The most horrible video I’ve ever made


This will be popular, sure.

My compost bin is extraordinarily productive in producing maggots, which makes the spiders living in there very happy. The resolution here isn’t great — I used my el cheapo camera, since I was plunging it down in close to the writhing mass of larvae. If anyone insists, I suppose I could redo this with a reasonably good macro lens.

Everything is real time — no time-lapse. That’s how fast they move! Also, listen carefully and you can hear them eating. It sounds a bit like soggy rice krispies.

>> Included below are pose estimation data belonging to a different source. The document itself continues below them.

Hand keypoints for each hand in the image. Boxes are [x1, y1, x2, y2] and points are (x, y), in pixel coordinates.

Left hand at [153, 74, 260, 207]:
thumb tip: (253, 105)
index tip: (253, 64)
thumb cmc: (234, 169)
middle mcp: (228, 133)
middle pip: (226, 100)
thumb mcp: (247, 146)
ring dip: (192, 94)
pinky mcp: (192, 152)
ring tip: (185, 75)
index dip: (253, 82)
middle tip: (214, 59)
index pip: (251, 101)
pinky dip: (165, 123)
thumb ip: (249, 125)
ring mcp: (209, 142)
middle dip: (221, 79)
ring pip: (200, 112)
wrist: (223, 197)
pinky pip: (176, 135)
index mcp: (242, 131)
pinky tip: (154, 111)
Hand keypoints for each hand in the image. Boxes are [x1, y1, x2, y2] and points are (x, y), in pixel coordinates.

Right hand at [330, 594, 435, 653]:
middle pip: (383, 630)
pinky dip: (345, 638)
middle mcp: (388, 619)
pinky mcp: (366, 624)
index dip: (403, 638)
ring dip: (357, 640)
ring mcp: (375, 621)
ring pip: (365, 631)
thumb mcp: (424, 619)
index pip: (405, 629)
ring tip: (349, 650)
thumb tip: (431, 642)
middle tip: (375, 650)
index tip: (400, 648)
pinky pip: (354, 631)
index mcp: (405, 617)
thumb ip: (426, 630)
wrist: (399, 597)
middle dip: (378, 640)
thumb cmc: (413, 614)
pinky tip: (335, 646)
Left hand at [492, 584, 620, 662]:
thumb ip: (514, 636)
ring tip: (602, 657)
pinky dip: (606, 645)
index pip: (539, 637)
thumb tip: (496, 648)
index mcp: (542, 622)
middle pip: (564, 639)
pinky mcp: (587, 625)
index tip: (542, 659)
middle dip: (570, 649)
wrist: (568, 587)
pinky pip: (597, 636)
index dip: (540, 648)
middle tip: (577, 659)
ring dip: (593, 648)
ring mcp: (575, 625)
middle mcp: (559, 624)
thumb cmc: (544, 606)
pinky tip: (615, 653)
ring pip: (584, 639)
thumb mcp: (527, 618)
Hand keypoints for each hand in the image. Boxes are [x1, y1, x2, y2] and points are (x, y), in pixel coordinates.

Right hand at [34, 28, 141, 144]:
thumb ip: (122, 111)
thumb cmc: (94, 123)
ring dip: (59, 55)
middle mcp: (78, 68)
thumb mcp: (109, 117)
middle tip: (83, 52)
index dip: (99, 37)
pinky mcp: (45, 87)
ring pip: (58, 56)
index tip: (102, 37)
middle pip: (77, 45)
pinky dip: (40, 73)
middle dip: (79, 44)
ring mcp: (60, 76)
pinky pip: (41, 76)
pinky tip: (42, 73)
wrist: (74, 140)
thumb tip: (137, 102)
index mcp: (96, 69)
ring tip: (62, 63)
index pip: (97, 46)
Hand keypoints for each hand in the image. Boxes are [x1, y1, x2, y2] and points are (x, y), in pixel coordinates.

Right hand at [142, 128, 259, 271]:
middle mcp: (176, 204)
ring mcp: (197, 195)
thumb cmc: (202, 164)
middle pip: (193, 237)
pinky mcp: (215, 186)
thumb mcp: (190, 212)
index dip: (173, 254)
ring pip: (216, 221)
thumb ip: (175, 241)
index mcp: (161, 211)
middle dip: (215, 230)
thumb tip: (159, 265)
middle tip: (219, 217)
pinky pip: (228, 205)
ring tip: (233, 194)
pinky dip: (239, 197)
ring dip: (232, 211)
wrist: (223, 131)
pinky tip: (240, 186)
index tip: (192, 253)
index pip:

It’s only a minute long, so don’t worry, it ends quickly. If anyone also insists, I could record a much longer video.

No one will insist.

I know this will make some people queasy, so I’m hiding it below the fold.

Comments

  1. says

    Yup. Thems be maggots.
    I watched without sound, by the way. It’s possible I may want to eat Rice Krispies again in my lifetime.

  2. Artor says

    Let me share a story: When my son was an infant in diapers, I lived in the country with several indoor/outdoor cats. The cats were in the habit of finding little furry squeak toys and bringing them inside to play with until they stopped squeaking. There was a particularly plump chipmunk who came to play one day that ended up retiring right under my son’s crib. Of course, there was a diaper pail right there, so the increasingly foul odor was attributed to that, until it persisted even after the pail was emptied and cleaned, and the numerous well-fed flies banging on the windows finally offered a clue. I rolled the crib away to find a seething pile of maggots, with only barely recognizable patches of fur in the mix. My wife at the time ran to the bathroom retching, so I was the one left to deal with it. I used a dustpan as a scoop and picked up most of the pile in one scrape and ran outside to fling the contents far into the weeds across the road before returning to get the rest of the mess. In the 60 seconds I had been away, the remaining maggots had recognized the threat to their continuing banquet and headed for the hills. What had been a tightly confined pile was now a rapidly spreading zone of squirming maggots covering a yard of floor space and even climbing up the walls! I had to corral them with a broom and sweep them into the dustpan before any reached the ceiling and became head-dropping threats.

  3. robro says

    There seems to be the theme for the day: three posts related to the compost bin. As for this one, it makes me wonder if it might be similar to how an alien might view the earth.

  4. says

    I just dropped a reel on Instagram about how much it costs to get a vasectomy. $1000+ and was immediately accused of being ugly and gay. I am neither and if I was gay I 100% would not need a vasectomy. This is what I get for talking about this stuff online.

  5. zygoptera says

    PZ – Thanks for sharing the funny compost and skunk posts! You have a great way of telling stories.

  6. ealloc says

    The flies buzzed over that putrid stomach
    from which there emerged black battalions
    of larva, which poured like a thick liquid
    down the sides of those living rags

    The whole of it went down, went up like a wave
    or spittled out while bubbling
    one would have said that the corpse, inflated by a vague breath,
    lived as it multiplied.

    And this world produced a strange music,
    like running water and the wind,
    or the grain which a winnower in a rhythmic motion,
    stirs and turns in his fan.

    The shapes were erasing themselves and became no more than a dream,
    a sketch slow to come
    on a forgotten canvas, which the artist completes
    only in memory

    — And yet, you will resemble this refuse,
    this horrible infection,
    Star of my eyes, sun of my nature,
    You, my angel and my passion!

    Yes! That’s how you’ll be, O queen of graces,
    after the last sacraments,
    When you go, under the grasses and lush flowers,
    to molder amid the scattered bones

    (some stanzas from Baudelaire’s “A Carcass”, my translation)

  7. birgerjohansson says

    Robro @ 4
    …how an alien might regard the Earth.
    This might be related to all the rectal probing but I don’t want to elaborate on that chain of thought, apart from it all being gross.

  8. mcfrank0 says

    I watched this on YouTube before reading the article, and I was struck with by a thought “why metamorphosis?”. Or maybe the question might be “how did complex life cycles evolve?”. Or maybe even “how did maturation become different for other animals?”

    Obviously, I am not a biologist, but can someone point me in the right direction for further reading? I’m retired now and apparently the extra available mental bandwidth both gives me new insight for some things and gives me a literal sense of wonder for the previously unquestioned. And, no, this questioning was not chemically induced <grin<.